Metropolitan 2Still from Whit Stillman's Metropolitan (1990), image via Vulture


Rule 6: “Real” artists know the value of their work, and so will be comfortable with setting a higher price point.

Markets fluctuate, but Real Artists know the value of their work, and will price it accordingly. If gallerists or possible clients try to haggle, the Real Artist won't back down, will even have the confidence to set a high price early on in their careers.

But if you’re not rich, then even if you know how good your work is, you might just need to price it lower out of necessity. Wealthy artists can afford to price a work higher: the piece will take longer to sell, but, thanks to a financial buffer, they will be able to make it through. Artists without such savings, in contrast, rely on quicker, smaller sales to pay their bills, and so might price their works below market value so that they can sell quickly and earn fast cash.


Rule 7: You have to have an MFA.

An artist's CV often begins by listing their education, and in the art world, where you went for undergrad and grad school is crucial. If you're good enough to get into Yale's MFA program, then dealers assume that you're a good artist––or that you'll become one, skilled and highly marketable by the time you graduate. For artists, MFA's are often seen to be necessary, not just for access to time, space, and materials, but as a way to network for two years. You never know which annoying beta bro classmate's rich parents might one day want to purchase one of your sculptural assemblages for their living room.

Unfortunately, getting into Yale’s MFA program often starts in kindergarten, which is when most private schools begin.
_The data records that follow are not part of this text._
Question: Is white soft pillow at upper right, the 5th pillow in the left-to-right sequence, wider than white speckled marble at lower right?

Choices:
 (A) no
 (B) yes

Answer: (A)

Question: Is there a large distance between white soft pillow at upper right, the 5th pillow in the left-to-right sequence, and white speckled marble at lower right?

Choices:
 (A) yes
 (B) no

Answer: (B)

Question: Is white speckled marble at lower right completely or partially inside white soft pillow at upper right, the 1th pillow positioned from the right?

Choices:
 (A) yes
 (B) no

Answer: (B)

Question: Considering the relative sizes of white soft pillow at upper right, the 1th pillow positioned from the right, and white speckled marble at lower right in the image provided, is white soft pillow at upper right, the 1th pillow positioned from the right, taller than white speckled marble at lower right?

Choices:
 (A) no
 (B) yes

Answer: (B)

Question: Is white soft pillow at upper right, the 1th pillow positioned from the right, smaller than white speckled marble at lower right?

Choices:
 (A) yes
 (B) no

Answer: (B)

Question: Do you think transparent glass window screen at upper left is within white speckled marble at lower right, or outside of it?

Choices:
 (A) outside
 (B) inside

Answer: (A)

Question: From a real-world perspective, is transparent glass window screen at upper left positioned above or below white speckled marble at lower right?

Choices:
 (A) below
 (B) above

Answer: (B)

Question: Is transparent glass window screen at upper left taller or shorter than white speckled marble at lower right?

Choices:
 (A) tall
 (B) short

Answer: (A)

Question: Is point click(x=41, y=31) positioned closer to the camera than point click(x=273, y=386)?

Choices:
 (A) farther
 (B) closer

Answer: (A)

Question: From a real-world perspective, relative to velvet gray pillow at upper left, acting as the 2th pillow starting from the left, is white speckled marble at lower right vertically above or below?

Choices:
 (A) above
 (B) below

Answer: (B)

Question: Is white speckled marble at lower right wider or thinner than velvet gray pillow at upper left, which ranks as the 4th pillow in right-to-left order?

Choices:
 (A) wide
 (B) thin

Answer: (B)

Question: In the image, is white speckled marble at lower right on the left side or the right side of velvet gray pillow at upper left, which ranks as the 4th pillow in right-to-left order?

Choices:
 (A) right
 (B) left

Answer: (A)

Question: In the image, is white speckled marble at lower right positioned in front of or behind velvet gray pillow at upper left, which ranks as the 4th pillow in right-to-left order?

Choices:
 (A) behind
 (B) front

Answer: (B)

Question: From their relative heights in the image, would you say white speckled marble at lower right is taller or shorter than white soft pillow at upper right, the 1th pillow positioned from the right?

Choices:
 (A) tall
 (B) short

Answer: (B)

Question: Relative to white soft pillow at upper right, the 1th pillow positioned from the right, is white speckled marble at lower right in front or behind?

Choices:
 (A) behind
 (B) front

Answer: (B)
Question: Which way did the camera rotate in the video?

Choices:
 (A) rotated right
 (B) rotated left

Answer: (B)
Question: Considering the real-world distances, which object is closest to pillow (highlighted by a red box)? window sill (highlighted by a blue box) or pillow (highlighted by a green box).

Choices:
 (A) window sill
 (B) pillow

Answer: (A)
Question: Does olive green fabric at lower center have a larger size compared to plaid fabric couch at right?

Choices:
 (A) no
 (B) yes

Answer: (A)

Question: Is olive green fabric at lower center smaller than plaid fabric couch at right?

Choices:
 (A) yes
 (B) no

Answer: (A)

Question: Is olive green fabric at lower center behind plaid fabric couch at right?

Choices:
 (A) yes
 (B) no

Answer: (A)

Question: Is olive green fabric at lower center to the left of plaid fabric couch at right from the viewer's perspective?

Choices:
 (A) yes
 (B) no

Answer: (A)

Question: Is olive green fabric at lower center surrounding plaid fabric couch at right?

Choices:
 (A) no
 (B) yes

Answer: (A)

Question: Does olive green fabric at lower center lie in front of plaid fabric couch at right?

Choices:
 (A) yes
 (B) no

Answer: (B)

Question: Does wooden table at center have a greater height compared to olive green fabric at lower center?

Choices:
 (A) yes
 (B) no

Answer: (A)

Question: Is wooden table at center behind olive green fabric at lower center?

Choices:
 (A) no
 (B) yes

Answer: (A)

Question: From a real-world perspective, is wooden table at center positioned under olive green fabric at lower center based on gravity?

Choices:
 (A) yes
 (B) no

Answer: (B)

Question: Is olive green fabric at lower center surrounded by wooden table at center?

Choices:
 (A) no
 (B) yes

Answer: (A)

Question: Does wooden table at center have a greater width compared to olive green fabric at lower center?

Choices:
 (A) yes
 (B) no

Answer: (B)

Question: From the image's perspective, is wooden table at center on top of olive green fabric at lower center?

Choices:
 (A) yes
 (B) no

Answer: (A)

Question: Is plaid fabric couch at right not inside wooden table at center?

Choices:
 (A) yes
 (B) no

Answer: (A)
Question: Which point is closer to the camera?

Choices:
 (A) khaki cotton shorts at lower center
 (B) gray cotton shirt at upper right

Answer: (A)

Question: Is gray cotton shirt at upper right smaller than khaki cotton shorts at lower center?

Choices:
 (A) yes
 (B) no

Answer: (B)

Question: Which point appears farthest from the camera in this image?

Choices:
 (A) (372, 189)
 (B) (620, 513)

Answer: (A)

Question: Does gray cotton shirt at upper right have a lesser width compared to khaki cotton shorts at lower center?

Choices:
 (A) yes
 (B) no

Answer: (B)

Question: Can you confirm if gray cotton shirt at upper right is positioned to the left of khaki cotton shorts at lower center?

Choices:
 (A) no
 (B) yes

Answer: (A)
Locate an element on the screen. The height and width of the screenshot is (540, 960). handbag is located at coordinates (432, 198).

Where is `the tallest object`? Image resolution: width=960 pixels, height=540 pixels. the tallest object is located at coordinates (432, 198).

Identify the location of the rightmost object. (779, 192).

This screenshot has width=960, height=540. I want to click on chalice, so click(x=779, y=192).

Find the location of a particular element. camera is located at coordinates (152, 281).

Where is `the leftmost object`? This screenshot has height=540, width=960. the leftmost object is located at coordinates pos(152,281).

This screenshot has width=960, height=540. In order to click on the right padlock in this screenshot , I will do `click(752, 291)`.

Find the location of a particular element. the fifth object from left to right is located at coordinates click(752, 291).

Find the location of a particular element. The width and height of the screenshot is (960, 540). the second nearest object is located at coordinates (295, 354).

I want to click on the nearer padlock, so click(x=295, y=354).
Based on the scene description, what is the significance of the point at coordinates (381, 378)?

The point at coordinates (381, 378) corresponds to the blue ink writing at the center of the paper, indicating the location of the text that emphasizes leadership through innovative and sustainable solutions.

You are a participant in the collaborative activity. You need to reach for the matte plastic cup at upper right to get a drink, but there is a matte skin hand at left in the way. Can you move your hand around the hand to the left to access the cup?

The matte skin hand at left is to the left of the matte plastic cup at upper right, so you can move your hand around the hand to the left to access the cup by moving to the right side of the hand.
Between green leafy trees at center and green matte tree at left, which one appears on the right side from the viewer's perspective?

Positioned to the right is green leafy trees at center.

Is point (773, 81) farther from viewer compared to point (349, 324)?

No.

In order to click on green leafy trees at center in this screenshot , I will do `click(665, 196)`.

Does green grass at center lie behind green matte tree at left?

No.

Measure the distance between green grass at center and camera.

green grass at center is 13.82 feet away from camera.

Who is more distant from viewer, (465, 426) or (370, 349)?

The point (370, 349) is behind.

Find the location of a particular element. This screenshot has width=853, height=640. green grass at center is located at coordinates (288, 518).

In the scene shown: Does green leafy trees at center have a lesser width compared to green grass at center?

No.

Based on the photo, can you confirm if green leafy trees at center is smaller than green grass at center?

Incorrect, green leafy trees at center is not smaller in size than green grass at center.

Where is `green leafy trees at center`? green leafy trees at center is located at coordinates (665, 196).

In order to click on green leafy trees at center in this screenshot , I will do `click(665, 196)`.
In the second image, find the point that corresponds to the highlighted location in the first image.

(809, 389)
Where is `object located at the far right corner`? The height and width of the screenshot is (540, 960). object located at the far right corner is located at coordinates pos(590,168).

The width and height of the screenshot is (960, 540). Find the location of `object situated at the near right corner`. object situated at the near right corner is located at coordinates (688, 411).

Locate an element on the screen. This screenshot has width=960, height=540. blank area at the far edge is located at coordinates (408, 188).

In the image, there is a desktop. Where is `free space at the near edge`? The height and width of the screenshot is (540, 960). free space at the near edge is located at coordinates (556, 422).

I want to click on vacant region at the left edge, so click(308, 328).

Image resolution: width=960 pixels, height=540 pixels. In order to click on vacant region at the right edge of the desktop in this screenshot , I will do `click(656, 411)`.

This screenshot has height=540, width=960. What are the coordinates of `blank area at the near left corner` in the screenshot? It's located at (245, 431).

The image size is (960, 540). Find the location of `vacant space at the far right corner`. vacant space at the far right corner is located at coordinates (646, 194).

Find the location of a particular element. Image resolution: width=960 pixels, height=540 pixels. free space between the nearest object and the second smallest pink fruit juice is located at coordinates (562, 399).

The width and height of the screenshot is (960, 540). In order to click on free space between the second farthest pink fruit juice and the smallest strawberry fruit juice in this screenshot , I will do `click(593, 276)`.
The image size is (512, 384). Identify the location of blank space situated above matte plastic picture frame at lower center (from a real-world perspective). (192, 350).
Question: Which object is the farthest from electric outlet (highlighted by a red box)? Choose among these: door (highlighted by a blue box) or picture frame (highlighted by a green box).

While many working class black and brown students are being funneled into the preschool-to prison-pipeline, rich kids––who, more often not, are white––are being transferred through private and/or well-funded public schools, which of course better the odds of their getting into a good high school, college, and, eventually… an MFA program.

While plenty of people get their MFAs without an inheritance, their reliance on student loans—and obligation to pay student loan payments once they graduate—means that they'll need to work more and be able to save less while they pay their debt. As of 2014, the ten most prestigious studio art MFA programs average at $38,000 a year, which means $74,000––and more with interest––if you don’t get a scholarship (and few people do).

You don’t necessarily need an MFA, but the myth that you do need one benefits those who can afford tuition.


Rule 8: If you don’t make it by age 25, then you don’t have a chance.

Real Artists have made it by the time they’re 30; if they're really special, they'll just be turning 25. Being 25 means that you’ve had about two years to network after graduating, and that your works are finally beginning to garner buzz. Congrats––you’re an emerging artist now. Sometimes, if this artist has gone to an MFA program, then the age limit is pushed up a little higher (to 28, maybe 30 if you’re really something). Sometimes, it's much younger. After all, talent isn't based on "paying your dues"––it just has to be "discovered," which can even happen in an artist's teenage years. 

Unfortunately, unless you have a trust fund or a genius, it’s really hard to make it by 25! It's hard to produce a solid body of work when you only have nights and weekends to work on it. It takes years to figure out what you’re “doing,” and even longer to make it through the rounds: smaller group shows, a solo show at a smaller gallery, a solo show at a mid-level gallery. Even though that kind of slow, deliberate build is not more “normal” but aspirational, it’s looked down on: hard work and networking take time, but a young artist’s talent can be spotted early and shot to stardom in a second. Or maybe they were just born rich.